Holding of stock has indirect costs related to it, such as rent of the warehouse, the salary of the security guard, and utilities are a few examples. The overhead analysis is an optional step in an inventory audit. Still, it plays a significant role in accurately calculating the stock cost and thus helps in budgeting for the following year.
An inventory audit helps trace the direct labor costs related to the production of goods. It includes verification of job cards, timesheets, and even third-party labor contracts.
The percentage of goods in production is calculated but determine the work-in-progress inventory. Inventory is in use or about to be used based on the percentage of work completed. Hence, it is a crucial step in an inventory management audit.
Inventory allowance summarizes the general inventory allowance related to obsolete inventory, scraps, etc. This audit is conducted by physically observing the inventory usage during production to determine whether the stock is obsolete or scrap. It also helps select the FIFO or LIFO methods of managing the inventory.
Stock is an asset, and the company must own it. The inventory audit in Dubai ensures that physical stock belongs to the company and not to a customer-owned inventory or is an inventory on consignment from suppliers.
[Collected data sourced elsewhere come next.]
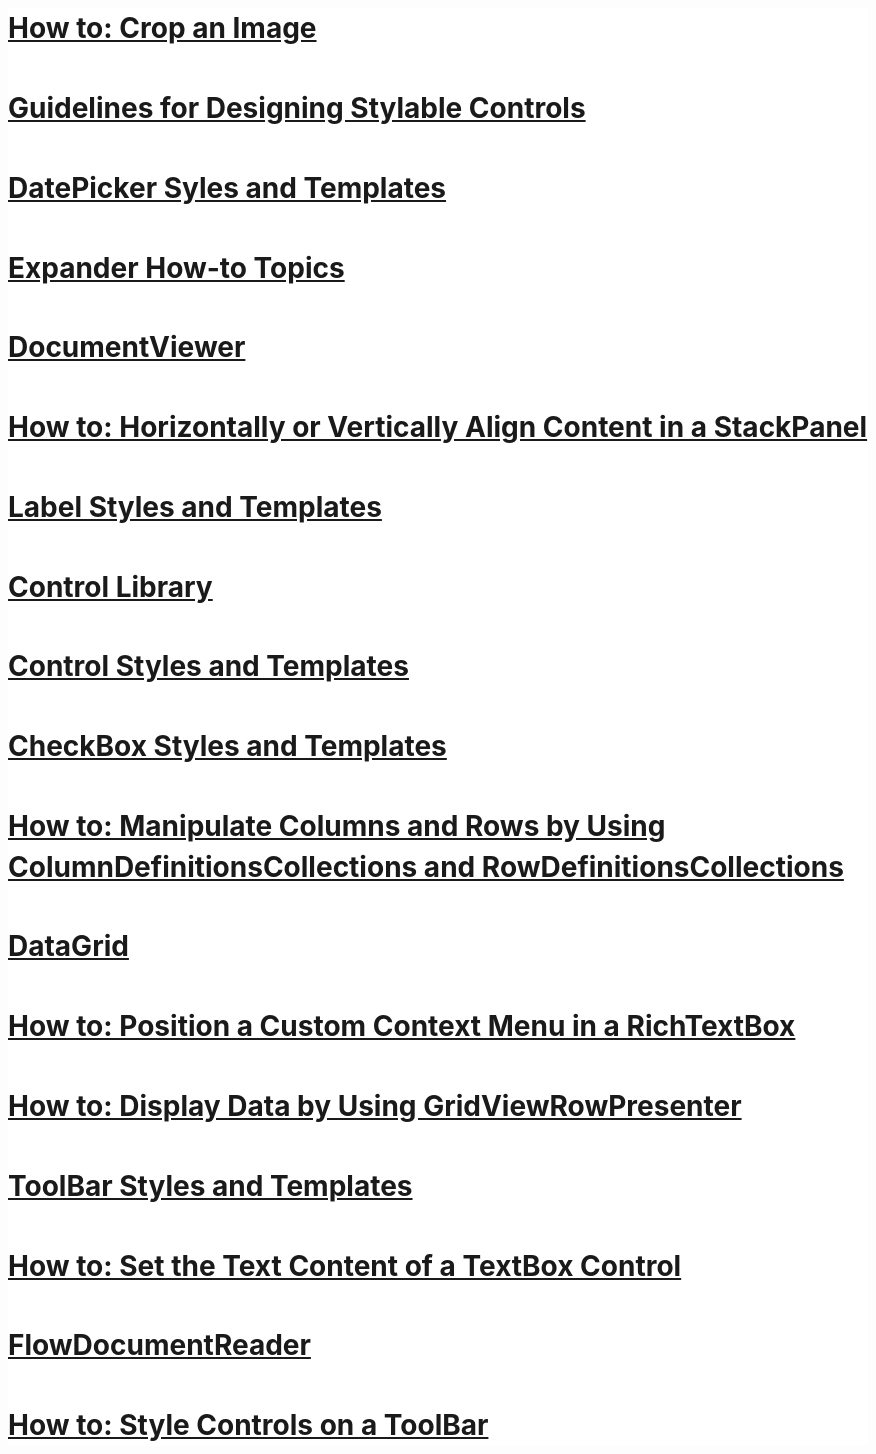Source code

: # [How to: Crop an Image](how-to-crop-an-image.md)
# [Guidelines for Designing Stylable Controls](guidelines-for-designing-stylable-controls.md)
# [DatePicker Syles and Templates](datepicker-syles-and-templates.md)
# [Expander How-to Topics](expander-how-to-topics.md)
# [DocumentViewer](documentviewer.md)
# [How to: Horizontally or Vertically Align Content in a StackPanel](how-to-horizontally-or-vertically-align-content-in-a-stackpanel.md)
# [Label Styles and Templates](label-styles-and-templates.md)
# [Control Library](control-library.md)
# [Control Styles and Templates](control-styles-and-templates.md)
# [CheckBox Styles and Templates](checkbox-styles-and-templates.md)
# [How to: Manipulate Columns and Rows by Using ColumnDefinitionsCollections and RowDefinitionsCollections](how-to-manipulate-columns-and-rows-by-using-columndefinitionscollections-and-rowdefinitionscollections.md)
# [DataGrid](datagrid.md)
# [How to: Position a Custom Context Menu in a RichTextBox](how-to-position-a-custom-context-menu-in-a-richtextbox.md)
# [How to: Display Data by Using GridViewRowPresenter](how-to-display-data-by-using-gridviewrowpresenter.md)
# [ToolBar Styles and Templates](toolbar-styles-and-templates.md)
# [How to: Set the Text Content of a TextBox Control](how-to-set-the-text-content-of-a-textbox-control.md)
# [FlowDocumentReader](flowdocumentreader.md)
# [How to: Style Controls on a ToolBar](how-to-style-controls-on-a-toolbar.md)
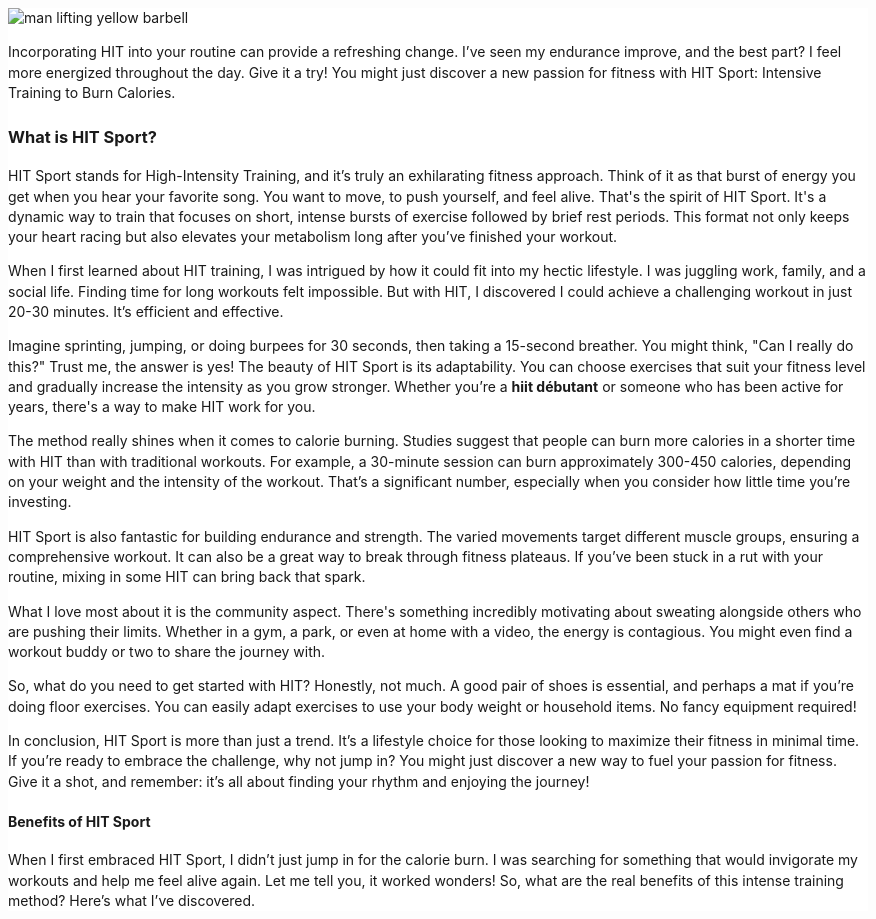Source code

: ![man lifting yellow barbell](/images/blog/beginner-fitness-programs/hit-sport/HIT_training_PiFA6HIAfBA.jpg 'man lifting yellow barbell')

Incorporating HIT into your routine can provide a refreshing change. I’ve seen my endurance improve, and the best part? I feel more energized throughout the day. Give it a try! You might just discover a new passion for fitness with HIT Sport: Intensive Training to Burn Calories.

### What is HIT Sport?

HIT Sport stands for High-Intensity Training, and it’s truly an exhilarating fitness approach. Think of it as that burst of energy you get when you hear your favorite song. You want to move, to push yourself, and feel alive. That's the spirit of HIT Sport. It's a dynamic way to train that focuses on short, intense bursts of exercise followed by brief rest periods. This format not only keeps your heart racing but also elevates your metabolism long after you’ve finished your workout.

When I first learned about HIT training, I was intrigued by how it could fit into my hectic lifestyle. I was juggling work, family, and a social life. Finding time for long workouts felt impossible. But with HIT, I discovered I could achieve a challenging workout in just 20-30 minutes. It’s efficient and effective.

Imagine sprinting, jumping, or doing burpees for 30 seconds, then taking a 15-second breather. You might think, "Can I really do this?" Trust me, the answer is yes! The beauty of HIT Sport is its adaptability. You can choose exercises that suit your fitness level and gradually increase the intensity as you grow stronger. Whether you’re a **hiit débutant** or someone who has been active for years, there's a way to make HIT work for you.

The method really shines when it comes to calorie burning. Studies suggest that people can burn more calories in a shorter time with HIT than with traditional workouts. For example, a 30-minute session can burn approximately 300-450 calories, depending on your weight and the intensity of the workout. That’s a significant number, especially when you consider how little time you’re investing.

HIT Sport is also fantastic for building endurance and strength. The varied movements target different muscle groups, ensuring a comprehensive workout. It can also be a great way to break through fitness plateaus. If you’ve been stuck in a rut with your routine, mixing in some HIT can bring back that spark.

What I love most about it is the community aspect. There's something incredibly motivating about sweating alongside others who are pushing their limits. Whether in a gym, a park, or even at home with a video, the energy is contagious. You might even find a workout buddy or two to share the journey with.

So, what do you need to get started with HIT? Honestly, not much. A good pair of shoes is essential, and perhaps a mat if you’re doing floor exercises. You can easily adapt exercises to use your body weight or household items. No fancy equipment required!

In conclusion, HIT Sport is more than just a trend. It’s a lifestyle choice for those looking to maximize their fitness in minimal time. If you’re ready to embrace the challenge, why not jump in? You might just discover a new way to fuel your passion for fitness. Give it a shot, and remember: it’s all about finding your rhythm and enjoying the journey!

#### Benefits of HIT Sport

When I first embraced HIT Sport, I didn’t just jump in for the calorie burn. I was searching for something that would invigorate my workouts and help me feel alive again. Let me tell you, it worked wonders! So, what are the real benefits of this intense training method? Here’s what I’ve discovered.

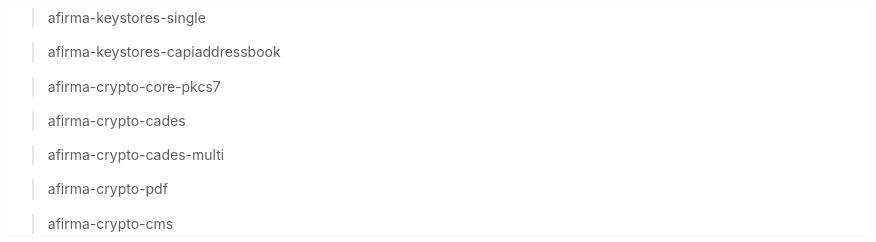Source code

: </tr>
<tr class="odd">
<td><blockquote>
<p>afirma-keystores-single</p>
</blockquote></td>
<td></td>
<td></td>
<td></td>
<td></td>
</tr>
<tr class="even">
<td><blockquote>
<p>afirma-keystores-capiaddressbook</p>
</blockquote></td>
<td></td>
<td></td>
<td></td>
<td></td>
</tr>
<tr class="odd">
<td><blockquote>
<p>afirma-crypto-core-pkcs7</p>
</blockquote></td>
<td></td>
<td></td>
<td></td>
<td></td>
</tr>
<tr class="even">
<td><blockquote>
<p>afirma-crypto-cades</p>
</blockquote></td>
<td></td>
<td></td>
<td></td>
<td></td>
</tr>
<tr class="odd">
<td><blockquote>
<p>afirma-crypto-cades-multi</p>
</blockquote></td>
<td></td>
<td></td>
<td></td>
<td></td>
</tr>
<tr class="even">
<td><blockquote>
<p>afirma-crypto-pdf</p>
</blockquote></td>
<td></td>
<td></td>
<td></td>
<td></td>
</tr>
<tr class="odd">
<td><blockquote>
<p>afirma-crypto-cms</p>
</blockquote></td>
<td></td>
<td></td>
<td></td>
<td></td>
</tr>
Conducting an inventory audit in Dubai aims to reduce losses due to erroneous inventory accounting and poor inventory management. Farahat and Co. is one of the leading inventory audit companies that has been conducting internal and external audits for companies across the UAE.
Our team of qualified expert auditors is a keen analysts who have helped clients regain a stronghold in their inventory management procedure. We use the latest inventory audit software and support all types of enterprises to accurately remodel their procurements and supply chain approach based on a customized checklist.
Our auditors have assisted companies in successfully auditing and transitioning financial data when companies upgrade to automated inventory management software.